Denial is an emotional defense first and foremost. It runs deep, below the level of conscious thought. Feelings are being defended, and we tend to think that our feelings are what define us. So when you confront someone who is “in denial” at that moment, about their denial, they will respond to you with rage, and even more denial. To them, at that moment, it feels like you are attacking their core identity.
That’s what happened to Mo yesterday. Since we are online, interacting in print, his words didn’t dissipate into the air; they remained. As more people saw them, and challenged him, the rage [and exacerbated denial] built up until things came to a head with his TO.
It is true that he didn’t “spit it out”. Aside from my conjecture that he was looking for a white ally to come alongside, I think he could see a trap being laid for him. Get him to admit what he was thinking so offense could be taken openly, and he could be flagged and expelled from the group, either via timeout or a ban. That has happened to others before him, I’ve seen it.
By the way, when this sort of thing happens to a longstanding community member, it almost never helps. It’s a substitute catharsis — the people targeted here become stand-ins for hated figures such as Trump, or in Mo’s case, OJ — and as such it never fixes anything, but it does drive from our ranks insightful and courageous people. Who ask the difficult questions.
The thing is, and it really IS the thing, there is only one antidote to denial. Humility. The ability to imagine that we, wonderful we, could actually be wrong about something. Maybe even something very fundamental and important. Maybe even something vital. The ability to accept that this could be true of us, just as it seems to be true of many we encounter. That we, too, might have feet of clay and no idea we do.

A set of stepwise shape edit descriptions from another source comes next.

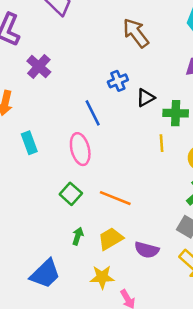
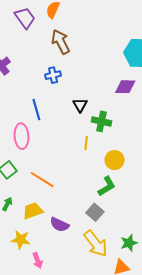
brown arrow: (136, 33) -> (61, 42), moved
blue cross: (118, 81) -> (53, 75), moved
black triangle: (146, 98) -> (80, 105), turned -42

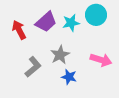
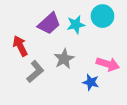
red arrow: (19, 30) -> (20, 46), moved
blue star: (69, 77) -> (91, 82), moved

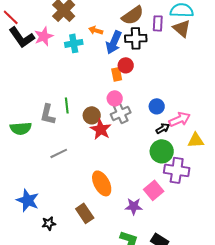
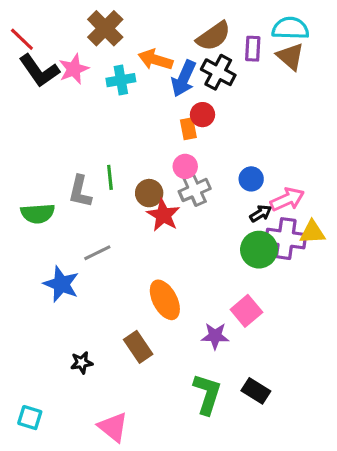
orange arrow: (96, 30) -> (155, 60), size x1.5
black cross: (136, 38) -> (218, 72), turned 30
purple cross: (177, 170) -> (286, 239), moved
blue star: (28, 200) -> (61, 284), moved

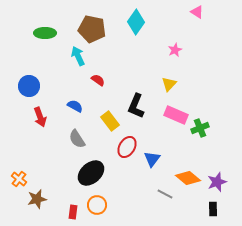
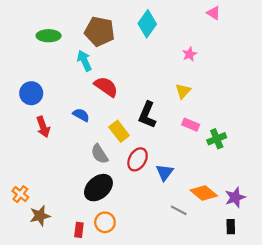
red semicircle: (98, 80) -> (106, 87), size x1.6
pink rectangle: (176, 115) -> (191, 125), size x0.7
gray semicircle: (77, 139) -> (100, 154), moved

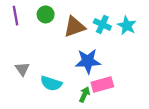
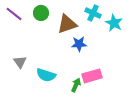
purple line: (16, 16) -> (14, 14), turned -42
cyan cross: (102, 24) -> (93, 13), moved
blue star: (88, 61) -> (79, 44), moved, size x0.7

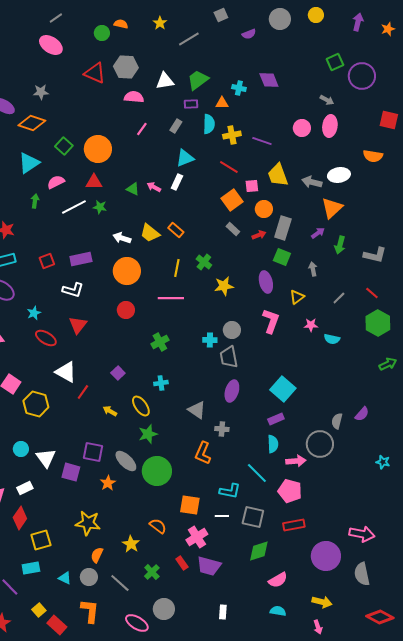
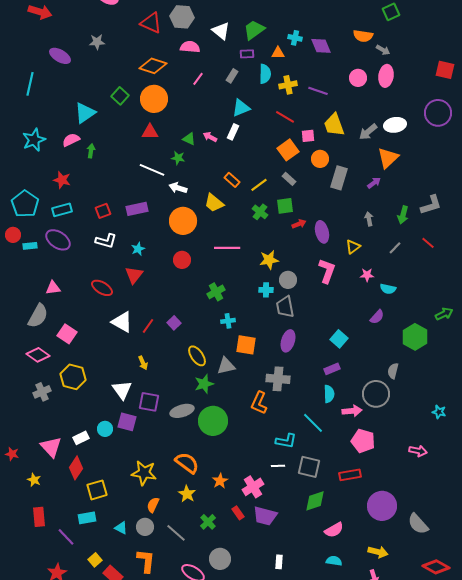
purple circle: (362, 76) -> (438, 113), moved
purple diamond: (269, 80) -> (321, 46), moved
white triangle: (165, 81) -> (221, 31), turned 48
orange diamond: (32, 123) -> (153, 66), moved
orange semicircle: (373, 156) -> (363, 36), moved
pink semicircle: (56, 182) -> (71, 140), moved
gray arrow: (312, 182) -> (368, 132), turned -54
white line: (74, 207) -> (152, 170), moved, turned 50
green star: (100, 207) -> (178, 158), moved
yellow trapezoid: (150, 233) -> (214, 203), moved
red arrow: (259, 235) -> (299, 224), moved
green arrow: (340, 245) -> (403, 215), moved
gray L-shape: (375, 255) -> (431, 205), turned -30
green square: (282, 257) -> (285, 206), moved, turned -30
yellow line: (177, 268) -> (259, 185), moved, turned 42
yellow star: (224, 286) -> (269, 260), moved
white L-shape: (73, 290) -> (106, 241), moved
cyan star: (34, 313) -> (138, 249), moved
green hexagon: (378, 323) -> (415, 337), moved
cyan cross: (161, 383) -> (228, 321), moved
cyan square: (283, 389) -> (339, 339), size x0.7
red line: (83, 392) -> (148, 326), moved
yellow hexagon: (36, 404) -> (73, 377), moved
gray triangle: (197, 410) -> (226, 366), moved, turned -48
yellow arrow: (110, 411) -> (143, 363), moved, turned -144
purple semicircle: (362, 414) -> (377, 317), moved
gray cross: (222, 429) -> (278, 379), size x1.6
cyan circle: (21, 449) -> (105, 429), moved
white triangle: (46, 458) -> (122, 390), moved
gray ellipse: (126, 461) -> (182, 411), turned -60
orange star: (108, 483) -> (220, 481), moved
pink pentagon: (290, 491) -> (363, 441), moved
orange square: (190, 505) -> (246, 345), moved
orange semicircle: (158, 526) -> (187, 463), moved, size x1.4
pink arrow: (362, 534) -> (418, 451), moved, size x0.7
gray semicircle: (362, 574) -> (418, 524), turned -30

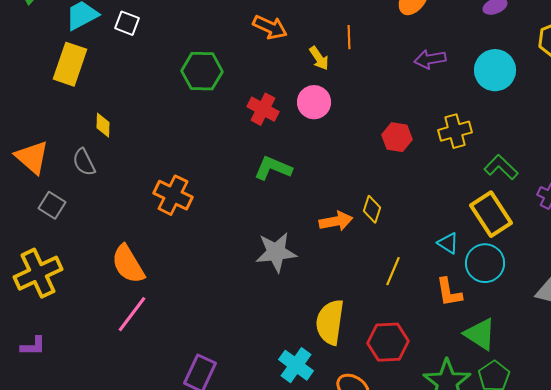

The sad part is that we behave as though admitting imperfection would kill us. Oh no, so much no, it’s the other way around! The thing that is killing us is our inability to admit our imperfection. Our inability to admit that we, too, are only human, and that we, too, can make mistakes, and terribly, spend our lives in those mistakes, and even more terribly, teach those mistakes to our children and grandchildren, become so invested in those mistakes that we think we need them in order to live. Or to live well.

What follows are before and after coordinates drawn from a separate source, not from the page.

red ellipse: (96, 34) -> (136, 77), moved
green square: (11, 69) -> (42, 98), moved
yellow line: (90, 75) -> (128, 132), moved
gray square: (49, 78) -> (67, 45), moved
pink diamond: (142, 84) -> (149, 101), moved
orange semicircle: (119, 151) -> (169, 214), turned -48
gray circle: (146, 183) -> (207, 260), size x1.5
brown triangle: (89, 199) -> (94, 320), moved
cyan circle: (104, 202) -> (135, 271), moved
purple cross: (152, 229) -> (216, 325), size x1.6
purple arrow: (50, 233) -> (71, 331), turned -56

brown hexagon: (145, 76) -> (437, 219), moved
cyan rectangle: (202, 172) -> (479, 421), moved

None of that has to be. It is totally possible to stop investing in false narratives of virtue and just let ourselves be human.
And after all these sad parts, the saddest part of all is that the entire rest of the human race here in our beautiful imperiled nation… is waiting for us to do this. NOT because they want to “get” us. NOT because they want to go all Trump-MAGA on our tails. But because they want the Family Of Humankind to be whole, and safe, and well, and as long as we are holding out like this, that can never happen. They want us to join them and simply COME HOME.
This is one of the most disturbing songs that Joni Mitchell has ever written. The melody, of course, comes from Charles Mingus; but the lyrics are her own.
Listen to the words… I don’t know what she and Mingus talked about when she worked on this piece, but if you want to know what white male privilege will do to our society, listen to the words.
The Wolf That Lives In Lindsey
[C. Mingus, J. Mitchell]
Of the darkness in men’s minds
What can you say
That wasn’t marked by history
Or the TV news today?
He gets away with murder
The blizzards come and go
The stabbing, glaring buckshot
Of the heavy, heavy snow…
It comes and goes
It comes and goes.
His grandpa loved an empire
His sister loved a thief
And Lindsey loved away the darkness
Beyond belief
Girls in chilly blouses
The blizzards come and go
The stabbing, glaring buckshot
Of the heavy, heavy snow…
It comes and goes
It comes and goes.
It comes and goes.
Cops don’t seem to care
For derelicts or ladies of the night
They’re weeds for yanking out of sight
If you’re smart or rich or lucky
Maybe you’ll beat the laws of Man
But the inner laws of spirit
And the outer laws of nature
No man can.
No, no man can.
There lives a wolf in Lindsey
It raids and runs
Through the hills of Hollywood
And the downtown slums
He gets away with murder
Blizzards come and go
The stabbing glaring buckshot
Of the heavy, heavy snow…
It comes and goes
It comes and goes.
If we must hate, let us direct it at deserving targets, at those who wish to do us harm; not at those who challenge us to practice honesty and humility.